部落を背負っている、奥さんの妹さんが持っている残酷さ。



これはつまり、部落に転落してくるどうしようもない人々から自分を守るためのものだった。




部落に転落してくるどうしようもない人々。



これは、たとえば旦那の父親のような暴力的な男、であったかもしれない。




そして、こういう暴力的な男から身を守るために、言ってはいけないことを口にし、男を攻撃した。




つまり、こういった人々が、部落に転落していかないように、別の受け皿を作らなくてはいけない。



そもそも、部落民に、こういう人々を受け止めるような力はないんである。





こういう人々を受け止める。というのは、彼らの苦しみや辛さを受け止め、それを理解してやり、そこから立ち直れたり、救い出してやる度量がなくてはできないことである。



が、こういう人々を引き受ける代わりに、何かを引き換えに望んだり、そんなことをしていたんだろう。


そして、転落してきた人々を、当然受け止められないわけであるから、それらの人々の状態をさらに悪化させていった。




何度も言うけれど、部落民のできることには限界がある。



それは、日本の長い歴史の中で、自分たちがどんな環境で、どんな風に扱われ、どんな生活を積み重ねてきたか。
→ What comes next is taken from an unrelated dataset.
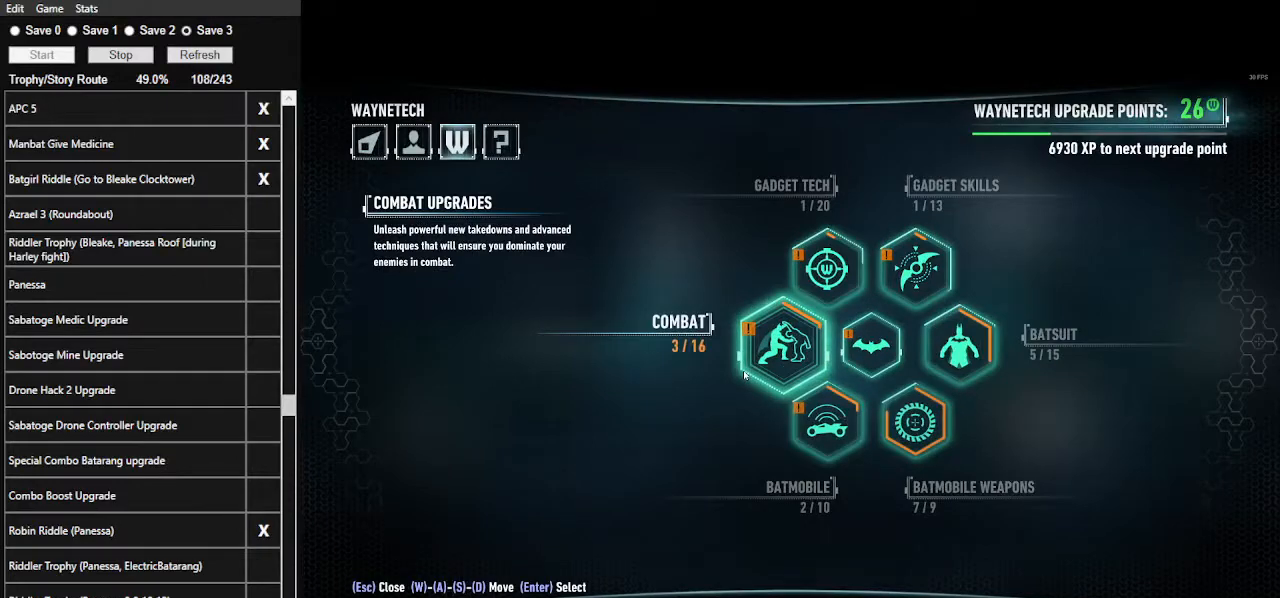
{"keys": [], "mouse": [], "mouse_move": "up-left", "events": [[200, "mouse_left", "down"], [267, "mouse_left", "up"]]}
これを振り返れば、わかるだろう。



財力もない。身体能力も劣る。教育もままならない。そうである部落民が、いったい将軍や学者がやるのと同じようなことができるわけがないんである。




アメリカでは、黒人初の大統領が立った。



が、それはまだ早すぎた。




おそらくオバマ大統領は、黒人初と褒めたたえられながらも、白人の中に身を置き、また、国際社会の中に身を置き、黒人である自分のいろいろに、きっと気付かされただろう。



それは、部落民であって、それに近いところに登りつめた人なども、おそらくそうである。



そして、マイケル・ジャクソンもしかり、部落民もしかり、そうである人はそのうち、自分が黒人であったり、部落民であったりすることを否定していくんである。



それをしっかりと受け止めつつ、頂点に登りつめるには、まだまだ時間がかかるだろう。